Jane Bury - Trainer
Associate Trainer / Posted 3 months ago
Riding from the age of 5 from a non horsey, city based background, a degree in Psychology and Zoology from Aberdeen University, extensive training and mentoring and then working with Sylvia Loch (Classical trainer, rider and author) and Ken Faulkner (Natural Horsemanship, Cowboy dressage and winner of Way Of The Horse). All of my horses have been bargain basement, less than perfects. I don’t have a fancy arena, I live in wild hills in Scotland. I have six children, a husband and up until 6 years ago a job alongside teaching horsemanship. Everything has to be carefully balanced and sometimes the weather doesn’t play fair, a kid needs me more than my horses, the clocks change, I find myself in snow for 6 weeks then drought for 12! I understand and live real life horsemanship……
My bitless journey probably began age 8 when my riding school teacher told my father I would never be any good as I was too soft on the horses and needed to show them who was boss.This seemed completely wrong even then. Thankfully someone much smarter told me many years later that my greatest weakness was actually my greatest strength.I now focus on finding the most peaceful path with horses and humans and try to help others to do the same.
I have only two rules which are non negotiable whenever I teach 1. You must smile at all times. 2. you must breath…. everything else is a bonus. The responsibility for teaching and learning sits with the trainer. If you or your horse don’t get something then that’s my problem not yours.
Humour keeps us on the right path. We can set boundaries for our horses (people and children) if we do it with good humour and with compassion for that being. If it comes from our own pride or ego wanting to get something done then its going to be resented no matter what we call it or how we present it.
To me being bitless is much more than riding a horse without a bit.

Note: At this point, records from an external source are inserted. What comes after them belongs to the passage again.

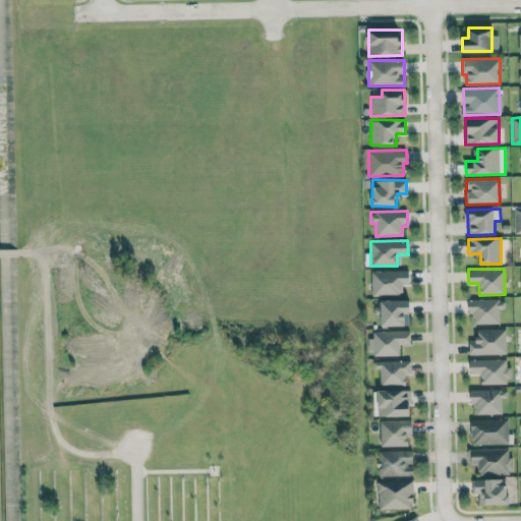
[(408,270),(370,271),(371,295),(402,295),(402,284),(409,284),(408,270)]
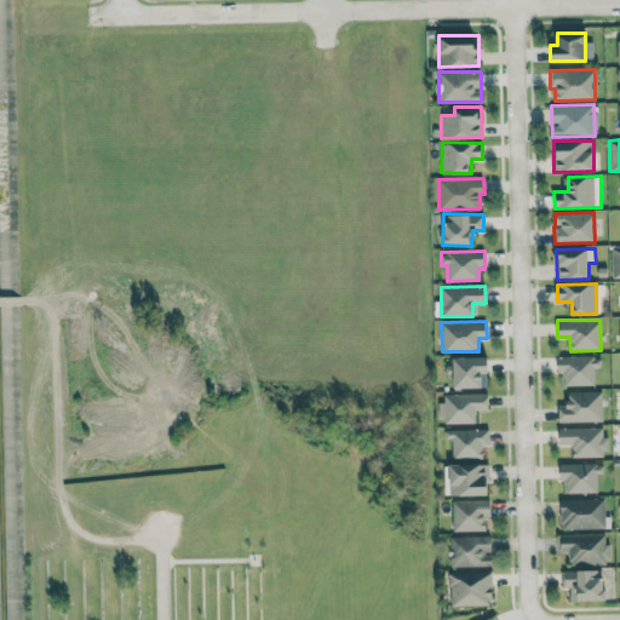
[(601,355),(558,356),(560,386),(595,385),(593,368),(601,367),(601,355)]
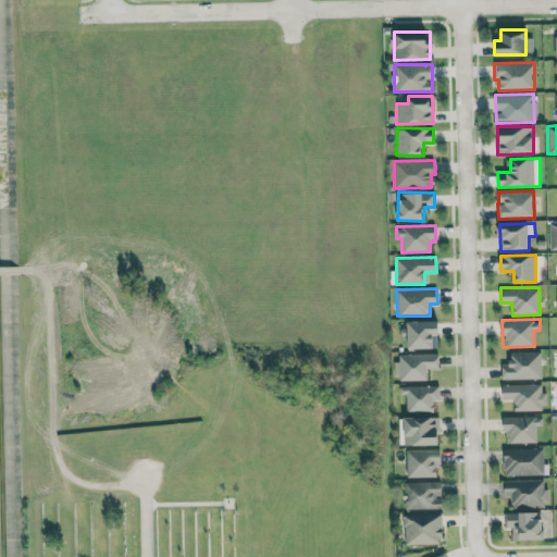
[(438,321),(400,321),(400,337),(407,337),(407,348),(438,348),(438,321)]
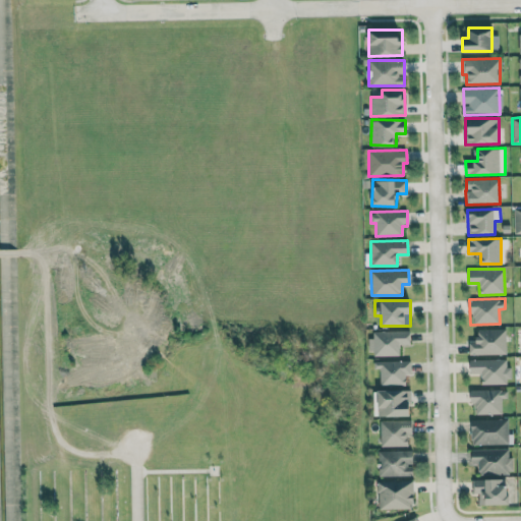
[(469,355),(506,354),(505,329),(476,329),(476,341),(469,341),(469,355)]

Its opening yourself up to what the horse has to say about you. It is relinquishing the delusion of control in favour of something real – a two way relationship. Surely that is a great way to live life, in conversation rather than control.

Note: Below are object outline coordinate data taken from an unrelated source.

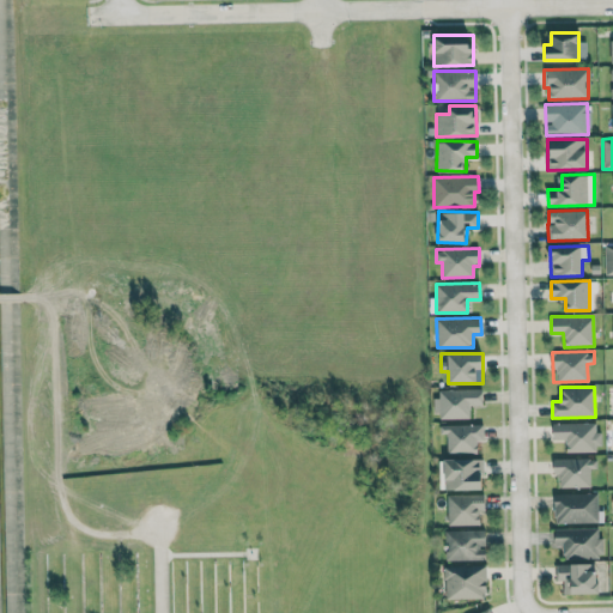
[(436,419),(471,419),(469,406),(483,406),(481,388),(436,389),(436,419)]
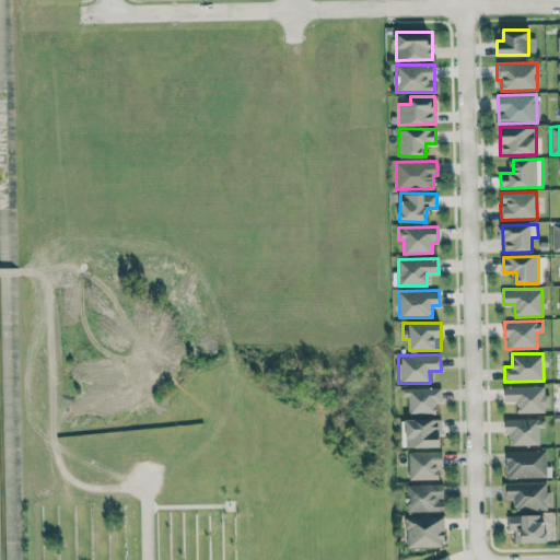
[(504,386),(505,401),(516,401),(516,413),(548,412),(548,395),(544,395),(544,386),(504,386)]
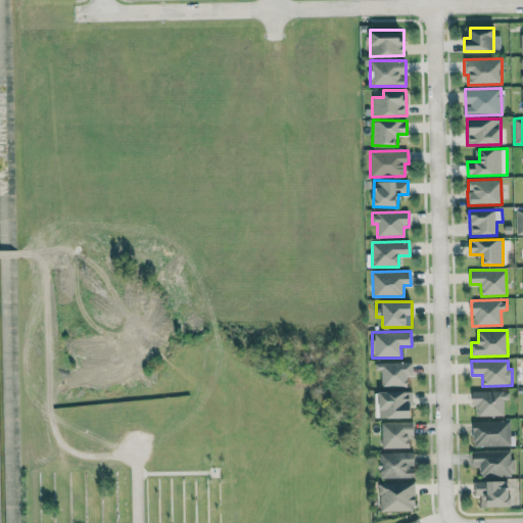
[(412,363),(375,363),(375,370),(381,370),(381,387),(408,386),(407,375),(412,375),(412,363)]
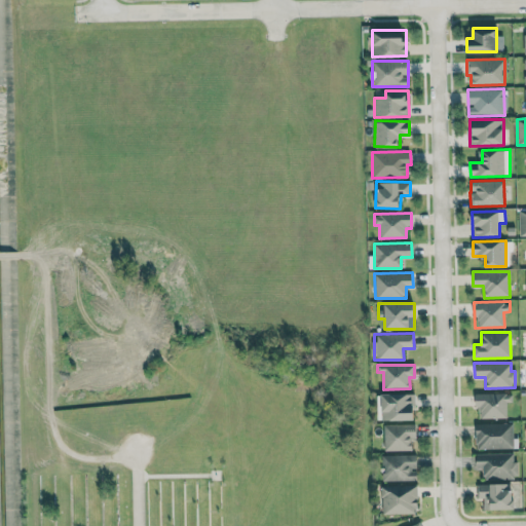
[(381,420),(415,420),(415,393),(381,393),(381,420)]
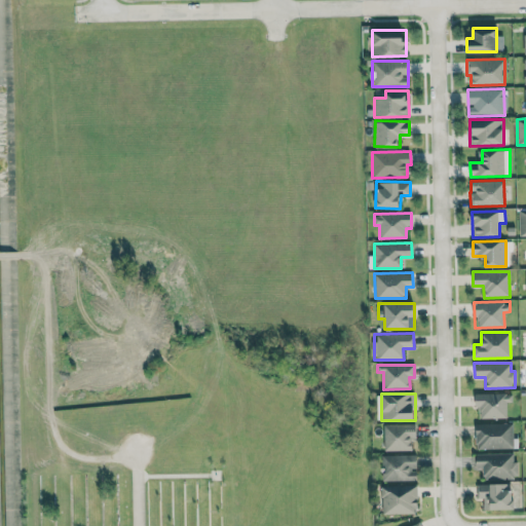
[(505,402),(512,402),(512,393),(475,393),(475,408),(480,408),(480,418),(506,418),(505,402)]
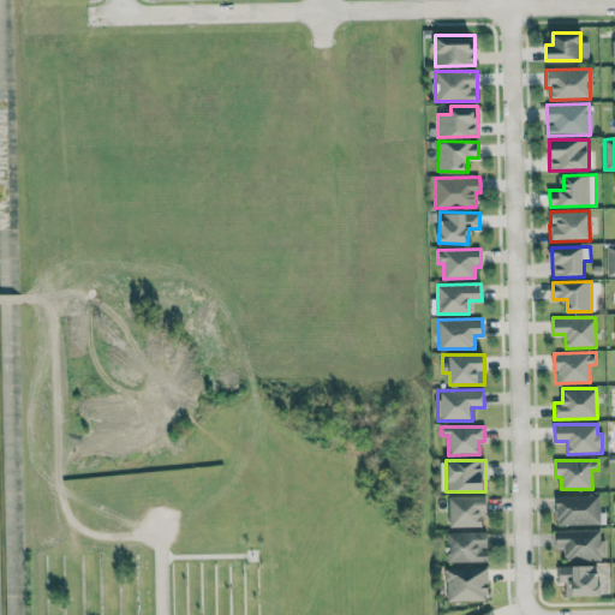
[(599,494),(555,495),(556,525),(599,524),(599,494)]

At the end of the day I’m just a girl who loves horses. My horses are started and ridden exclusively bitless and barefoot and enjoy an ‘as close to natural’ life as I can give them. I teach throughout Scotland in whatever environment they have available in group clinics and 1:1 sessions. I also support riders through video and Skype coaching. I travel to clinics in my 26 year old Romahome camper van with husband, Duncan and dogs Yogi and Sally throughout the year, whatever the weather.